CHAPTER
TWENTY-SIX

STUDY QUESTIONS
  1. What conditions in eighteenth-century Europe made it uniquely suitable as a site for the Industrial Revolution?
  2. How had commercial developments during the preceding two centuries paved the way for a revolution in industry?
  3. Describe what each of the following factors contributed to England's leadership in the early Industrial Revolution: a) geographical position; b) natural resources; c) social structure and traditions; d) the government's economic policy.
  4. Explain why English cotton manufacture expanded so dynamically during the first half of the nineteenth century.
  5. How did the expansion of textile manufacture stimulate the development of other industries?
  6. What were the advantages of using coal instead of wood as a fuel in the heating of molten metal? Can you think of any disadvantages?
  7. If the expansion and mechanization of industry was spread gradually over several generations, why did it nevertheless constitute a revolution?
  8. What physical and what political or social factors delayed the progress of the Industrial Revolution on the European continent?
  9. To what extent did the French Revolution inhibit, and to what extent did it promote, industrialization?
  10. What major change in the population of Europe occurred in the nineteenth century, and how did this affect the process of industrialization?
  11. Explain why government played a more active role in industrial development on the continent of Europe than in England.
  12. What two motives were uppermost in the rapid growth of railroads in the 1840s? To what extent did railroad construction promote, and to what extent did it slow, the pace of industrialization in Europe?
  13. Who were the "navvies"? What was their role in the process of industrialization?
  14. In what branches of industry did Britain retain a commanding lead in 1870? In which branches did pressure from competitors become most intense? Who were the major competitors?
  15. Why was the process of industrialization slowest in southern and eastern Europe?
PROBLEMS
  1. Investigate further any of the following:
      a. James Watt and the steam engine
      b. Early revolutionary inventions in the cotton cloth industry
      c. George Stephenson and the Stockton-Darlington railway
      d. The Prussian Zollverein
  • Compare developments in industry and transportation in England with those in France during the nineteenth century.

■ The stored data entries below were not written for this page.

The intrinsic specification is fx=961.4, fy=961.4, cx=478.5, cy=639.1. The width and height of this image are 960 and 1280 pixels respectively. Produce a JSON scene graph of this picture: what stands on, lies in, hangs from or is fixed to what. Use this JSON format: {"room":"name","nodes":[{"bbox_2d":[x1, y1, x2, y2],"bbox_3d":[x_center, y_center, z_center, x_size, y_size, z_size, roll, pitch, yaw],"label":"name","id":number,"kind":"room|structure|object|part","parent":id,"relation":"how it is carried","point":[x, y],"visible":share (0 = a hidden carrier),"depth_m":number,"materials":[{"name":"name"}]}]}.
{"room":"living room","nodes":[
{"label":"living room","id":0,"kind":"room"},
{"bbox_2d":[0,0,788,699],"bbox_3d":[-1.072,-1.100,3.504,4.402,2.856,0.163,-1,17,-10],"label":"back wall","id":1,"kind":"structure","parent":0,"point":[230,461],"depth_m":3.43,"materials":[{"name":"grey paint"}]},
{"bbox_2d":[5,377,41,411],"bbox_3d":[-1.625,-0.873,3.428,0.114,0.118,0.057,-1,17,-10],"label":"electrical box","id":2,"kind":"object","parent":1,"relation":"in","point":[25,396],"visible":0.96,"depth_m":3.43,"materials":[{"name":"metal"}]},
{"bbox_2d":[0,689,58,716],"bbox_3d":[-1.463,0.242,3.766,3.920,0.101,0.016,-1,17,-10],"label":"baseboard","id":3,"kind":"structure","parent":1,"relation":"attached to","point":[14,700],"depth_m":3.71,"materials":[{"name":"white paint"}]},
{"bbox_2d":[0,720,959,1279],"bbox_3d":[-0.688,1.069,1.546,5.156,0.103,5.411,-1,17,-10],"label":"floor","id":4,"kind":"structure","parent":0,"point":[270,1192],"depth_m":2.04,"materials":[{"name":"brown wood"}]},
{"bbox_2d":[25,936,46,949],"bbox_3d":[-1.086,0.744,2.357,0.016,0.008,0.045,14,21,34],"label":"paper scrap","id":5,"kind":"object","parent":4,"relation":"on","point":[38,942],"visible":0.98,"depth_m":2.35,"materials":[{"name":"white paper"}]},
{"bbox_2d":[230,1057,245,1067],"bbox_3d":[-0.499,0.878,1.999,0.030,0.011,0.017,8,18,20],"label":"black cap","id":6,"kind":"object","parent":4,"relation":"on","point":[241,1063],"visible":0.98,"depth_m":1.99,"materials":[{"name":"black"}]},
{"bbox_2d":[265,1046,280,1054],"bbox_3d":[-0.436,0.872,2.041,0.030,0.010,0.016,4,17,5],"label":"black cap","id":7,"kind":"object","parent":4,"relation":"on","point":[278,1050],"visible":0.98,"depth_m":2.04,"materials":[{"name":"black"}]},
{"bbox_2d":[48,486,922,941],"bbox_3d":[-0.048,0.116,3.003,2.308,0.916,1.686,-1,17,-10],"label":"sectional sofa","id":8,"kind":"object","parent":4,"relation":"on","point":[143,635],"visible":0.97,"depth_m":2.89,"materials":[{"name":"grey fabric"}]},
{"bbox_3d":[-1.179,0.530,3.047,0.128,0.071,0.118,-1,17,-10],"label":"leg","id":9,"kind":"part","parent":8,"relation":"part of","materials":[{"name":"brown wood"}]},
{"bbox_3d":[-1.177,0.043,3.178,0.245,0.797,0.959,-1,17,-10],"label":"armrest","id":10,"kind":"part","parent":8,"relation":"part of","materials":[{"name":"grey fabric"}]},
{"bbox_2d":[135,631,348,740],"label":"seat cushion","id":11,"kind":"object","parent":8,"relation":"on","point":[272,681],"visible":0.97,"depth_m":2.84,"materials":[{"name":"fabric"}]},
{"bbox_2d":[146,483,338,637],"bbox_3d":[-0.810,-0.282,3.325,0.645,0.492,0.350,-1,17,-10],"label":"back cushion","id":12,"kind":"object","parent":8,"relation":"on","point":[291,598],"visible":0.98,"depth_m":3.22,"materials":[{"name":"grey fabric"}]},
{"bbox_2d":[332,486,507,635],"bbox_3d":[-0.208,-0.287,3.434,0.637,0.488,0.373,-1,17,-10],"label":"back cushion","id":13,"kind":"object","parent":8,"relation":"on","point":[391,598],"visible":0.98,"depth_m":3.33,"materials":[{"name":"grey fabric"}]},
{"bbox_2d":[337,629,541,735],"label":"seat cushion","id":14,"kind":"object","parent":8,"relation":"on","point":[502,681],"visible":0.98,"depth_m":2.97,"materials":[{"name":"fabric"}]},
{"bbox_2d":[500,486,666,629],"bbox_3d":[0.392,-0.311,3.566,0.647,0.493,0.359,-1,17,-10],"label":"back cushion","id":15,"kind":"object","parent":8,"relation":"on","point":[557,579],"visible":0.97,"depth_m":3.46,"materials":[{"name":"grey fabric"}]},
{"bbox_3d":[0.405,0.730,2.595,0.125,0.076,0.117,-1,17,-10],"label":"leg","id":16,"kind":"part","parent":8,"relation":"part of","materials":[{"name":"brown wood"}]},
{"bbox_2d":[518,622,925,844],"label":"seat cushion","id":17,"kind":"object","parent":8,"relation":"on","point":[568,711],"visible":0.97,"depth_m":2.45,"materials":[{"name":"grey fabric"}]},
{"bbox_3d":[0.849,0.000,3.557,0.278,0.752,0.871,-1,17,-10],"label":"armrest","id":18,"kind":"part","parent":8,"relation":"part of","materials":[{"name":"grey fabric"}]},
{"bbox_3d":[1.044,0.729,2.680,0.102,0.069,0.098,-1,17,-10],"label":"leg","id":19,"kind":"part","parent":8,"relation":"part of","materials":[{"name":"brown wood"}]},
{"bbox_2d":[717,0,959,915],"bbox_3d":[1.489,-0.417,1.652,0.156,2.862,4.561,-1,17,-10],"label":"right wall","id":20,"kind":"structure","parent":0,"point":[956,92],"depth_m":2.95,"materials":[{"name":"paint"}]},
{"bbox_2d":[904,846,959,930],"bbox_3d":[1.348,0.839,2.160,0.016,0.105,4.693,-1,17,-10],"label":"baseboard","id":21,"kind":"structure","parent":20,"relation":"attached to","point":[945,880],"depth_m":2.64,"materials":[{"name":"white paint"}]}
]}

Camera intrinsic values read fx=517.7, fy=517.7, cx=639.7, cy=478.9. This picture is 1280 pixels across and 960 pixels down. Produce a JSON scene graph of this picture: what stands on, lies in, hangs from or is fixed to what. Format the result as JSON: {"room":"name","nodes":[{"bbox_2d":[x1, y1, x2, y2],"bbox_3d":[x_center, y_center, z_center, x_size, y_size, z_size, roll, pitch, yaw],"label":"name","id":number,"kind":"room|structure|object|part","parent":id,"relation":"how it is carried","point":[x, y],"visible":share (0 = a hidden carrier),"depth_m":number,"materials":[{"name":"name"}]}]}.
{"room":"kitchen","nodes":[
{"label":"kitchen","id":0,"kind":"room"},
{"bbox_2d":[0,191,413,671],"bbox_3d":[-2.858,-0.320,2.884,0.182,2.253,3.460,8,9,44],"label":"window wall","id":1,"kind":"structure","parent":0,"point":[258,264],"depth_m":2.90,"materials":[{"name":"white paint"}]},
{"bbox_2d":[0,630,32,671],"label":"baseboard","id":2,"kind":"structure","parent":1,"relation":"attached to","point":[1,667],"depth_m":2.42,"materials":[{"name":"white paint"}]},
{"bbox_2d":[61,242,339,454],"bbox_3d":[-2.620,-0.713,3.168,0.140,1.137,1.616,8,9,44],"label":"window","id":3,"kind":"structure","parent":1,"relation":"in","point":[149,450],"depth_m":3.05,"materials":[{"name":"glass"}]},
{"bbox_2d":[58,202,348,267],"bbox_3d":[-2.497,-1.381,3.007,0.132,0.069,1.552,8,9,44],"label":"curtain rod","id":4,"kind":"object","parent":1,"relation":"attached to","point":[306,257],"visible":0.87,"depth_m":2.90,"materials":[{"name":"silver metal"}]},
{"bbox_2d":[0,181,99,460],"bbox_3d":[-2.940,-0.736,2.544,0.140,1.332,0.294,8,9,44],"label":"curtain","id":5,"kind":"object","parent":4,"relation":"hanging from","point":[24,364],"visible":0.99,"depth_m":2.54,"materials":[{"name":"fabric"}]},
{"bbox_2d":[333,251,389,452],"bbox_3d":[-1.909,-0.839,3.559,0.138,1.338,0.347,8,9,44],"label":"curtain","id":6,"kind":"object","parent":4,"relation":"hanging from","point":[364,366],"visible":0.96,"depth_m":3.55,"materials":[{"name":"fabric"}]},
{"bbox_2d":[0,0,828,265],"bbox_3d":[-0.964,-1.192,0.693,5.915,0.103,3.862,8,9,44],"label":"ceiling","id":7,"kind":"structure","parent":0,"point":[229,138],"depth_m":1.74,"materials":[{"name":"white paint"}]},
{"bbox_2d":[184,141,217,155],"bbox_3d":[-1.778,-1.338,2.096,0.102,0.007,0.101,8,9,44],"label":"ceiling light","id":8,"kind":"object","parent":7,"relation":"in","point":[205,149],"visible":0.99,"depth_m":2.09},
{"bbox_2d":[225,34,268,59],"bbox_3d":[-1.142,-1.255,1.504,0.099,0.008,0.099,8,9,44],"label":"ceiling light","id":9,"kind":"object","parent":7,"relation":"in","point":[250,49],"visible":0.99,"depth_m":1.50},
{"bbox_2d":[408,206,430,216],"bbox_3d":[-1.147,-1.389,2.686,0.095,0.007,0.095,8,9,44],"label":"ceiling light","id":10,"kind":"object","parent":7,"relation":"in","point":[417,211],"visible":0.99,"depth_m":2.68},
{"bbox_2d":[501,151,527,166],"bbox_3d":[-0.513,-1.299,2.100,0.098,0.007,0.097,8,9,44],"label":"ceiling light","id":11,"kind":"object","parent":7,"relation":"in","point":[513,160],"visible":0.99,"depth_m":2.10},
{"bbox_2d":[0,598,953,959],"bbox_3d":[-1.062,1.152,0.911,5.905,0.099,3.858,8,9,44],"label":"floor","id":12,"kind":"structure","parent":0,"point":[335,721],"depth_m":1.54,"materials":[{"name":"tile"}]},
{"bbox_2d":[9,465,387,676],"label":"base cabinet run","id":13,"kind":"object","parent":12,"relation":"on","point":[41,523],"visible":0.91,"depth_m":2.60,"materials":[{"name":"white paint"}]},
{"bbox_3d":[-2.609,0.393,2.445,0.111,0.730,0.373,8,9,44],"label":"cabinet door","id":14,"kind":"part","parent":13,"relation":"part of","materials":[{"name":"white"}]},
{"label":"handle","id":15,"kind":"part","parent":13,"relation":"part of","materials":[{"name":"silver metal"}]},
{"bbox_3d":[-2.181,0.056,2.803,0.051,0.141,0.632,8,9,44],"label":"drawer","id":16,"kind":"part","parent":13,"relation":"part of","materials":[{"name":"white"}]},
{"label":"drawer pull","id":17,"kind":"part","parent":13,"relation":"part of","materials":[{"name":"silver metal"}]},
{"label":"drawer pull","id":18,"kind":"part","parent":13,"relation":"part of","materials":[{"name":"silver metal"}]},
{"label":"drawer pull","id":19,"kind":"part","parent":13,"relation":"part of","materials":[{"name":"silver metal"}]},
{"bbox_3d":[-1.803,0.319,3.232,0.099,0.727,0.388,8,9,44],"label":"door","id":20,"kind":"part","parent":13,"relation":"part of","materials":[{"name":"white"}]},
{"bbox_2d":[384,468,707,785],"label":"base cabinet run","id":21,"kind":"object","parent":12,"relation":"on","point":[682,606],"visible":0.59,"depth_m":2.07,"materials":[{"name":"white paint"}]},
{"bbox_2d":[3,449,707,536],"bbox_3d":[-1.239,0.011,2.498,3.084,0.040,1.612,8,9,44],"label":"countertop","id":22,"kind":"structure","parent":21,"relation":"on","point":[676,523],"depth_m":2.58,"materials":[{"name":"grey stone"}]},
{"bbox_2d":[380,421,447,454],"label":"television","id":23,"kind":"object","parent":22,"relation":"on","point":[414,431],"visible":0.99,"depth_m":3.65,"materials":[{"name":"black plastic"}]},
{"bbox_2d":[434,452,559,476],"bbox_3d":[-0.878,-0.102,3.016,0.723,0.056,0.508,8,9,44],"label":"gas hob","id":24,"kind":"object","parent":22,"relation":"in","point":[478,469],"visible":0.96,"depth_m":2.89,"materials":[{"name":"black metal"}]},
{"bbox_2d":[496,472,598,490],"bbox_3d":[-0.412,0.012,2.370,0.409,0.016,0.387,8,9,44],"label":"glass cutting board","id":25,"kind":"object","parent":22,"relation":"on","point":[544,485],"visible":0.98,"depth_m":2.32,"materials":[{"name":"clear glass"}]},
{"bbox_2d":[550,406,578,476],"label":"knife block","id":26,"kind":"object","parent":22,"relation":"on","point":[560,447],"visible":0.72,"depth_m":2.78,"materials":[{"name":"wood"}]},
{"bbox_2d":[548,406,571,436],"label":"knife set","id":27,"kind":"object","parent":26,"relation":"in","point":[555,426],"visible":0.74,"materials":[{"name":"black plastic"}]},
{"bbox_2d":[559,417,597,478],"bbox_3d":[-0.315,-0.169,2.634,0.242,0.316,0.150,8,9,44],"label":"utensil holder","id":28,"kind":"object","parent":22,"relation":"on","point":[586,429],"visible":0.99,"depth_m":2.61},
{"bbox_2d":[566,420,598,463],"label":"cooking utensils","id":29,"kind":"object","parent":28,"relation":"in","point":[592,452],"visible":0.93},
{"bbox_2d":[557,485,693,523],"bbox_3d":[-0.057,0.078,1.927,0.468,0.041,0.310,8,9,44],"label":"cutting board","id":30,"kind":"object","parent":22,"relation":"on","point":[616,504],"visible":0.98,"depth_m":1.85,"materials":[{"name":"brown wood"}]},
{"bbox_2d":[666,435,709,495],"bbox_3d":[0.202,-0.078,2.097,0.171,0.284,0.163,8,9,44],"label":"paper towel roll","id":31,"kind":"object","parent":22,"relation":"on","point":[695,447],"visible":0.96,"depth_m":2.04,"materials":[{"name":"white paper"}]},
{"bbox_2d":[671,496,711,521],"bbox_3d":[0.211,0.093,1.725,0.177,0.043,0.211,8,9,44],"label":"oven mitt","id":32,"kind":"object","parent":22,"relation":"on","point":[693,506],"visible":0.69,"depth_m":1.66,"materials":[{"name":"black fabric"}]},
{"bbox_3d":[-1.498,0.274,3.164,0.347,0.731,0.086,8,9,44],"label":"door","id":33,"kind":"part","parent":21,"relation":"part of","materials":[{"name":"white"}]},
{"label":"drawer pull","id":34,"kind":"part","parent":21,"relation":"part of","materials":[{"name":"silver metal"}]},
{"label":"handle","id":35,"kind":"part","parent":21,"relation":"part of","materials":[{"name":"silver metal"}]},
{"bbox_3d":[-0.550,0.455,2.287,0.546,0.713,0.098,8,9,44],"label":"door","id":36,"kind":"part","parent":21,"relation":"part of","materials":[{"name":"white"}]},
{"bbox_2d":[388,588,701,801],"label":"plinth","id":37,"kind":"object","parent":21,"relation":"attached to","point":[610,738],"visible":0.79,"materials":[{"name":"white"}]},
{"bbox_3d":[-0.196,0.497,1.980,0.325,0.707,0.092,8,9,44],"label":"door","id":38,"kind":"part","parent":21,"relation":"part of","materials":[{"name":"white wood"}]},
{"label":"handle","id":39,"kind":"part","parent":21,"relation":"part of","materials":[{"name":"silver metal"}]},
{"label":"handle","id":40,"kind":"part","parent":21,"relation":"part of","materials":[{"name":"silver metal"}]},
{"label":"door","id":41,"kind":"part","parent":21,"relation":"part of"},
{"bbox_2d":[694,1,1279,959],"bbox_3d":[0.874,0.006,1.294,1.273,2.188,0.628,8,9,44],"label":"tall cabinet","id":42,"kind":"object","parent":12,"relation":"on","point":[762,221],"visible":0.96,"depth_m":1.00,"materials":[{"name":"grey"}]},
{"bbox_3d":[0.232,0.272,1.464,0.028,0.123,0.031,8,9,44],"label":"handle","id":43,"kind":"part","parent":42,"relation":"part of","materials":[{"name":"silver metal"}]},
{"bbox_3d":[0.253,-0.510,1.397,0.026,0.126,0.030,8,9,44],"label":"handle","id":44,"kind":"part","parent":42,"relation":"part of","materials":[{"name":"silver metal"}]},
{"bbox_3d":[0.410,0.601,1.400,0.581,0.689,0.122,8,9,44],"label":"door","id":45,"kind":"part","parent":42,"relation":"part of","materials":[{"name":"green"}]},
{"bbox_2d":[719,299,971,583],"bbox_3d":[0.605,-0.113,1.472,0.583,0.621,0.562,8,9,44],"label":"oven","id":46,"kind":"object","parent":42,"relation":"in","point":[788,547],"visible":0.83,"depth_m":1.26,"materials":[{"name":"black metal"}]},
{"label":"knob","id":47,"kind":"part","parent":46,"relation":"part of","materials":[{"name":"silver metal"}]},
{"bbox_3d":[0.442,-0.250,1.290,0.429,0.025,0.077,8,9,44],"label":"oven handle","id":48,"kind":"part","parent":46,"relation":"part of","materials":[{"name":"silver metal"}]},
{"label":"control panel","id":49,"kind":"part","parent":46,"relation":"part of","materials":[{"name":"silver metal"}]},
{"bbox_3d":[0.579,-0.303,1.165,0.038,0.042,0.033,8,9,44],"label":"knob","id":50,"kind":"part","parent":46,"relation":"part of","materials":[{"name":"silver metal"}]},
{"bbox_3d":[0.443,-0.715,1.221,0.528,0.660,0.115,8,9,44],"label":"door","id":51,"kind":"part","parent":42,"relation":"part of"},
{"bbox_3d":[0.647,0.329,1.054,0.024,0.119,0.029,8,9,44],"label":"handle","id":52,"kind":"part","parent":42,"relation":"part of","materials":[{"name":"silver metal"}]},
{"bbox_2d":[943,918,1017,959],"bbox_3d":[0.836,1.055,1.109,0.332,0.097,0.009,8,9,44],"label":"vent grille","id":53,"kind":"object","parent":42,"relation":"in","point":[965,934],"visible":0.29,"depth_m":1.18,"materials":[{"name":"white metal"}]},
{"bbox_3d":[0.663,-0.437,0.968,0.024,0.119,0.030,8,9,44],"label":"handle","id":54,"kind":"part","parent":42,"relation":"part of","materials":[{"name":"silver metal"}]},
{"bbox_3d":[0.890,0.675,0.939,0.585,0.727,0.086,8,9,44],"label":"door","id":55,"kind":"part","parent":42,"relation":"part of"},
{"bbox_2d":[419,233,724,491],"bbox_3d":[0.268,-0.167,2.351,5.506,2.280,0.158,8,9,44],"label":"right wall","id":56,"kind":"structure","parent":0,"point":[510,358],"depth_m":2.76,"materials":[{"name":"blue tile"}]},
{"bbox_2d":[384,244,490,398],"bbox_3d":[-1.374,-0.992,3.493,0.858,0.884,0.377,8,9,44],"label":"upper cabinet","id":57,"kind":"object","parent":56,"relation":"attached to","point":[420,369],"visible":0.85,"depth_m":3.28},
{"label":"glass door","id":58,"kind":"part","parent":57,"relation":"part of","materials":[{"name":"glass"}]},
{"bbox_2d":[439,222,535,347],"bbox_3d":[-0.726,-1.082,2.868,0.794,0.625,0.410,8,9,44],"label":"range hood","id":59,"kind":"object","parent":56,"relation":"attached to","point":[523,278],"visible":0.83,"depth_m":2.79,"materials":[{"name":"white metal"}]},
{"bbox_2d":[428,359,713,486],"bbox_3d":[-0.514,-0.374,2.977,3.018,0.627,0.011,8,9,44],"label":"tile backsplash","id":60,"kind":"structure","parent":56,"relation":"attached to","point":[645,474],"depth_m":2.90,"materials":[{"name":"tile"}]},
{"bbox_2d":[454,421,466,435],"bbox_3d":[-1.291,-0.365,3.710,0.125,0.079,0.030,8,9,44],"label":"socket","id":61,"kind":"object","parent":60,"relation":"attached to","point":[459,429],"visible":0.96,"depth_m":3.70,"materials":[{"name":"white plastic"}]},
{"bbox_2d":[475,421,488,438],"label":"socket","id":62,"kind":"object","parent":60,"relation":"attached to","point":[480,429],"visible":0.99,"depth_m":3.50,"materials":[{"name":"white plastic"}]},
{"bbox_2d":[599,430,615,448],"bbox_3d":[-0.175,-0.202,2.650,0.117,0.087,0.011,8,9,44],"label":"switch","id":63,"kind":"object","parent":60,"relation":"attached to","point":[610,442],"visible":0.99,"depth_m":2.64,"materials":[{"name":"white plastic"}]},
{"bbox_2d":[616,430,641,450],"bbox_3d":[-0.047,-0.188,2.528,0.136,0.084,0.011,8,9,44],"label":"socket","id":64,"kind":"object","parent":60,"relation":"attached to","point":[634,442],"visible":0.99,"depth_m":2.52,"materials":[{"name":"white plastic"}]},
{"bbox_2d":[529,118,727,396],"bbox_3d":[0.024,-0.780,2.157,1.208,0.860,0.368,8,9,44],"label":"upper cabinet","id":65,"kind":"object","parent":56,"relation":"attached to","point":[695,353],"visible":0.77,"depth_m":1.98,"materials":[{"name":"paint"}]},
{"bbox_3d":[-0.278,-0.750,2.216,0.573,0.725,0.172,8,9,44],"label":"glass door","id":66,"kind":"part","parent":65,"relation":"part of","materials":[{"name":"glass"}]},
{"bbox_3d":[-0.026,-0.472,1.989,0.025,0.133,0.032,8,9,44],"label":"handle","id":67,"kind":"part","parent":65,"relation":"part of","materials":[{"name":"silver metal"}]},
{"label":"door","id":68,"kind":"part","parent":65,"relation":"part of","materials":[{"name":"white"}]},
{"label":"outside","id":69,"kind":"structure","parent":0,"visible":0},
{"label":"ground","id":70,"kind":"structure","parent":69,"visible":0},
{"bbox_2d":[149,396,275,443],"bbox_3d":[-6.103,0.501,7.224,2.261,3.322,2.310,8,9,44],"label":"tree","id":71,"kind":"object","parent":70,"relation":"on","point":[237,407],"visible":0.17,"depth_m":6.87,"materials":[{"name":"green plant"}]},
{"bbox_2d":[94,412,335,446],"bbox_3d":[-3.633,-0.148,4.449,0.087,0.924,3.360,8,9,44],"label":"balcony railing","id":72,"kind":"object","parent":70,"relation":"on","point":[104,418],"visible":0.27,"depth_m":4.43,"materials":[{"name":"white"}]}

  • Examine the effects of European wars of the eighteenth century upon changes in commerce and industry.
  • Read Robinson Crusoe and analyze Defoe's views on industrial enterprise.
  • "Europe used its economic and, when necessary, its military strength to ensure that the world remained divided between the producers of manufactured goods--Europe itself--and suppliers of the necessary raw materials and buyers of finished goods--everyone else." Examine the long-term consequences (political, economic, cultural) of this arrangement.